Eine grundlegende Aufgabe des elastischen Bindegewebes innerhalb und außerhalb der Muskulatur ist es, Muskelkräfte auf das Skelett zu übertragen. Dabei umhüllen so genannte Aponeurosen die Muskeln, unterteilen sie in ihrem Innern und gehen in Sehnen über. Sie verhalten sich dabei ähnlich wie ein Gummiband, das sich dehnt, wenn eine Kraft darauf wirkt, wobei die Dehnung proportional zur wirkenden Kraft ist. Diese Elastizität erlaubt es, mit zunehmender Kraft mehr Energie zu speichern und diese zurückzugeben, sobald die Kraft reduziert wird oder aufhört zu wirken. Sowohl von Sehnen als auch Aponeurosen weiß man, dass sie die Muskulatur mt ihren elastischen Eigenschaften dabei unterstützen, effizient und kraftvoll arbeiten zu können.
Anders als Gummibänder
„Allerdings gibt es Hinweise aus Tierexperimenten, die nahelegen, dass sich Aponeurosen aufgrund ihrer flächigen Struktur nicht wie einfache elastische Gummibänder verhalten“, erklärt Dr. Brent Raiteri vom Lehrstuhl Bewegungswissenschaft der Ruhr-Universität Bochum (RUB). „Anstatt unter der Wirkung von Muskelkräften länger und gleichzeitig schmaler zu werden, können Aponeurosen während Muskelaktivität gleichzeitig länger und breiter werden.“
Um zu untersuchen, wie die dreidimensionale Muskelstruktur die Dehnung und Spannung der Aponeurosen während aktiver Muskelkontraktionen mit unterschiedlicher Kraft und bei unterschiedlichen Muskellängen beeinflusst, verwendeten Raiteri und seine Kollegen von der University of Queensland im australischen Brisbane 3D-Ultraschall. Die Forscher bestimmten damit die Länge und die Breite der Aponeurose des vorderen Schienbeinmuskels.

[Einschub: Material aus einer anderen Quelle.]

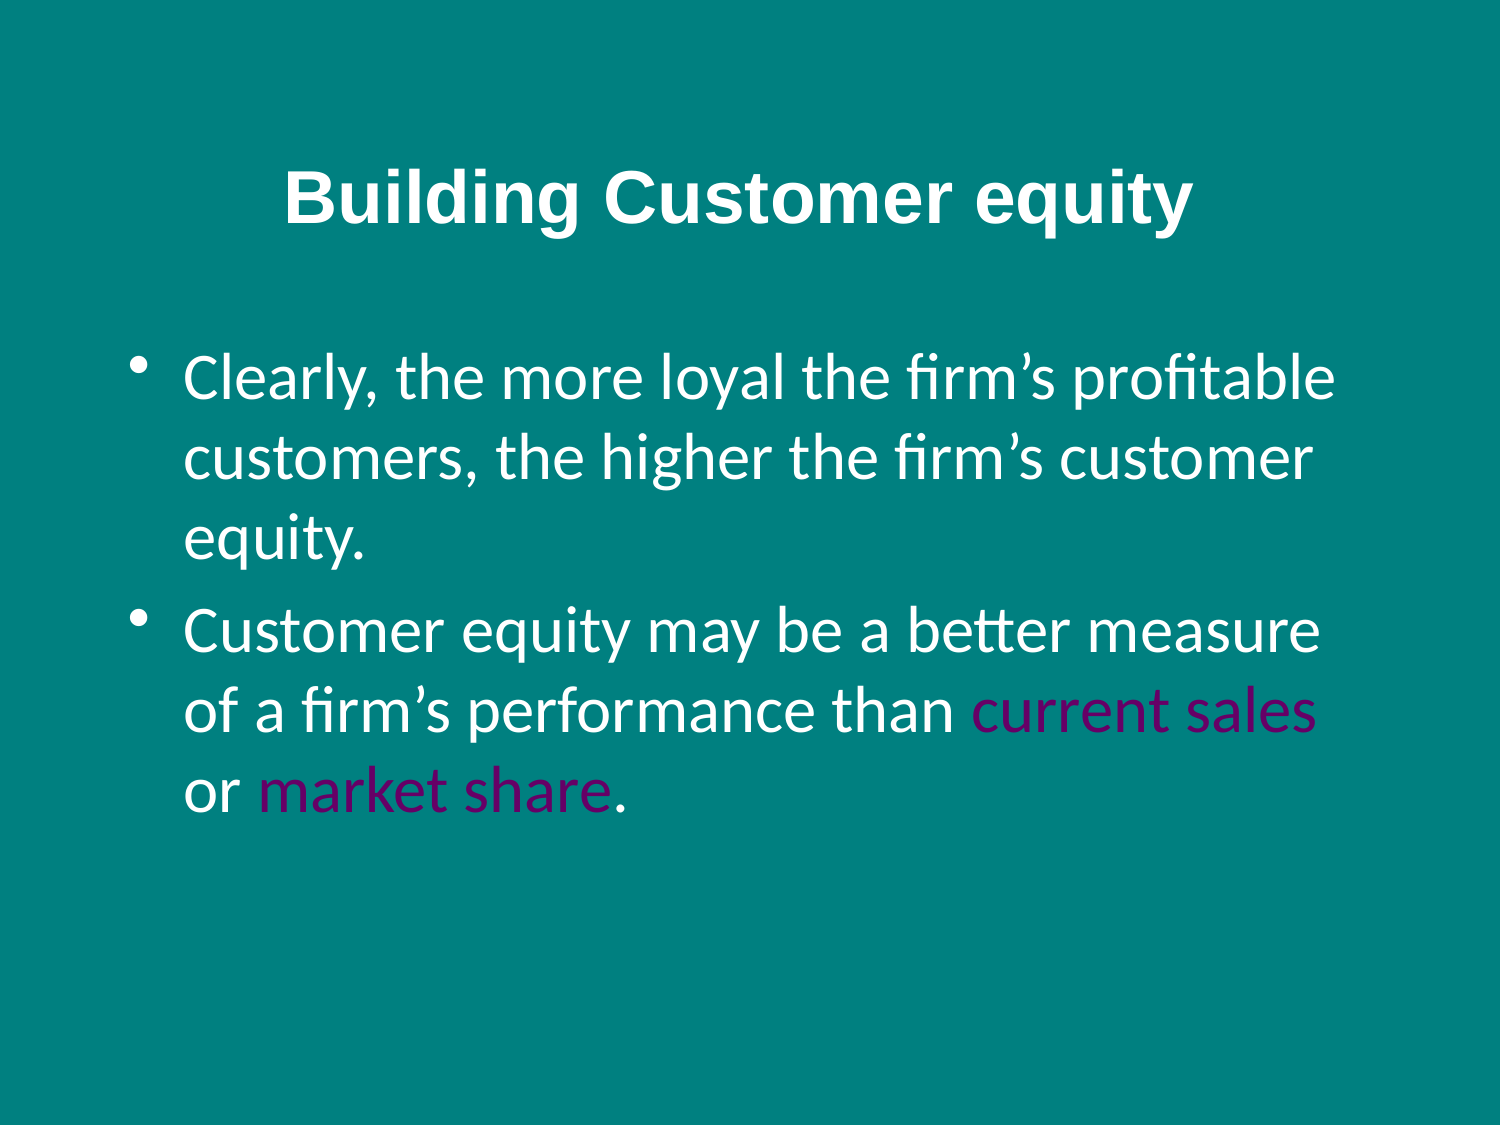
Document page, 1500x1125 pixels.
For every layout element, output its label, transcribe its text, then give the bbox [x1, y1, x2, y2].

list Clearly, the more loyal the firm’s profitable customers, the higher the firm’s customer equity. Customer equity may be a better measure of a firm’s performance than current sales or market share. [112, 324, 1388, 1001]
title Building Customer equity [112, 99, 1388, 288]
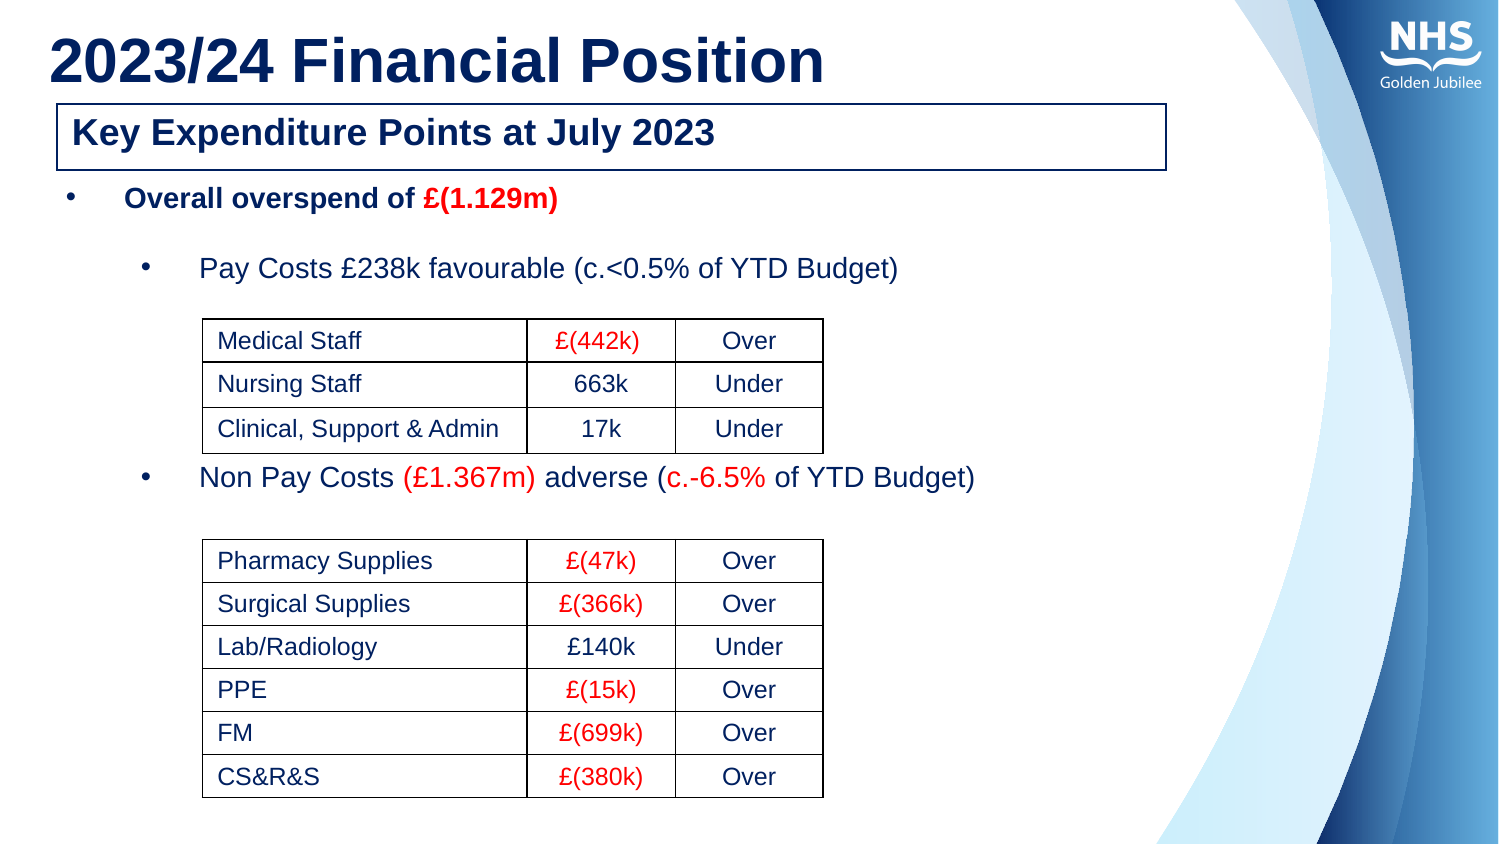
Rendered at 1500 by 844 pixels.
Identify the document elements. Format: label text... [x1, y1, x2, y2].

table_header Over [676, 540, 822, 582]
table_cell £(380k) [528, 755, 675, 797]
table_cell Over [676, 755, 822, 797]
table_cell £(366k) [528, 583, 675, 625]
table_cell £(699k) [528, 712, 675, 754]
table_cell £140k [528, 626, 675, 668]
table_header £(442k) [528, 320, 675, 361]
table_cell FM [203, 712, 526, 754]
table_cell 663k [528, 363, 675, 407]
table_cell Over [676, 712, 822, 754]
picture [1380, 21, 1482, 92]
table_header Over [676, 320, 822, 361]
table_cell Over [676, 583, 822, 625]
table_cell Over [676, 669, 822, 711]
table_cell Clinical, Support & Admin [203, 408, 526, 453]
table_header Key Expenditure Points at July 2023 [58, 105, 1165, 169]
table_cell Lab/Radiology [203, 626, 526, 668]
table_header £(47k) [528, 540, 675, 582]
table_cell £(15k) [528, 669, 675, 711]
text_box Overall overspend of £(1.129m) Pay Costs £238k favourable (c.<0.5% of YTD Budget) Non Pay Costs (£1.367m) adverse (c.-6.5% of YTD Budget) [49, 179, 1336, 844]
table_cell CS&R&S [203, 755, 526, 797]
table_cell 17k [528, 408, 675, 453]
table_cell Under [676, 363, 822, 407]
table_header Pharmacy Supplies [203, 540, 526, 582]
table_cell Under [676, 626, 822, 668]
table_cell Surgical Supplies [203, 583, 526, 625]
title 2023/24 Financial Position [49, 23, 1064, 95]
table_cell Nursing Staff [203, 363, 526, 407]
table_header Medical Staff [203, 320, 526, 361]
table_cell PPE [203, 669, 526, 711]
table_cell Under [676, 408, 822, 453]
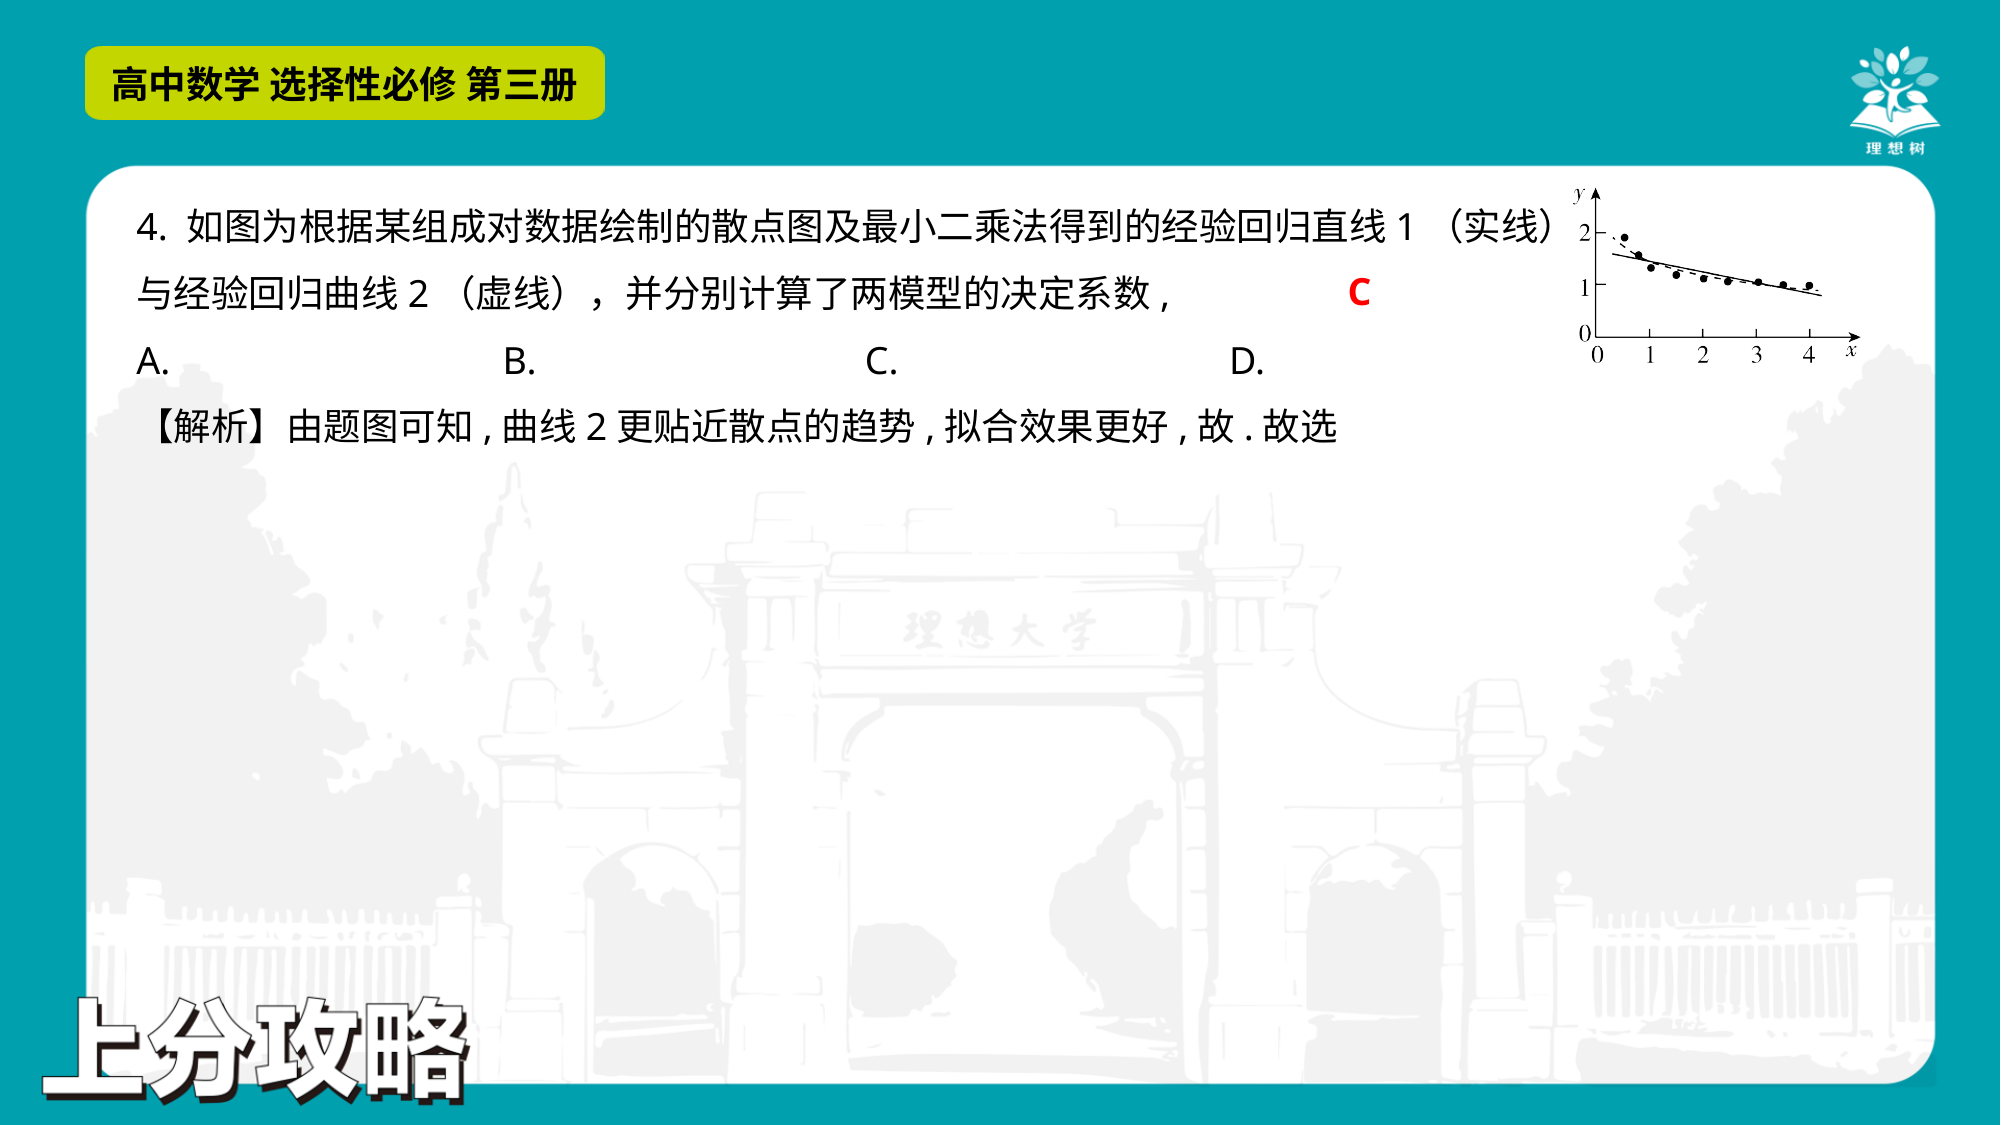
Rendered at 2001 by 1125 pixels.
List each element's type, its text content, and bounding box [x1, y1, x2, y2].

picture [0, 0, 2000, 1125]
text_box C [1332, 246, 1387, 307]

Unter Anspannung lang und dick
Das Ergebnis: Wurde der Muskel passiv gedehnt, dann wurde die Aponeurose sowohl länger als auch schmaler wie ein einfaches Gummiband. „Während willentlicher Muskelaktivität hingegen wurde die Aponeurose in der Länge gedehnt, gleichzeitig aber auch breiter, vermutlich aufgrund des Drucks innerhalb des Muskels und der Muskelverformung“, so Brent Raiteri. Diese Dehnung in die Breite bewirkt wiederum, dass die Aponeurose in Längsrichtung steifer wird, wobei die Steifigkeit der Aponeurose bei langen Muskellängen höher war als bei kürzeren.
Kraftübertragung besser verstehen
Diese Änderung der Steifigkeit der Aponeurose beeinflusst während der Muskelaktivität ihrerseits die Längenänderung der Muskelfaserbündel, die die aktive Muskelkraft erzeugen und sich dabei verkürzen. „Das ist deshalb bedeutend, weil die Kapazität der Muskelfaserbündel, Kraft zu erzeugen, maßgeblich von ihrer Länge und ihrer Verkürzungsgeschwindigkeit abhängt“, so Prof. Daniel Hahn, Inhaber des Lehrstuhls für Bewegungswissenschaft der RUB.
Die Forscher hoffen, mit diesem Wissen die Effizienz menschlicher Fortbewegung besser zu verstehen – um zu erklären, ob und welche Rolle Aponeurosen bei der Entstehung von Muskelverletzungen spielen oder um bioinspirierte Prothesen zu entwickeln.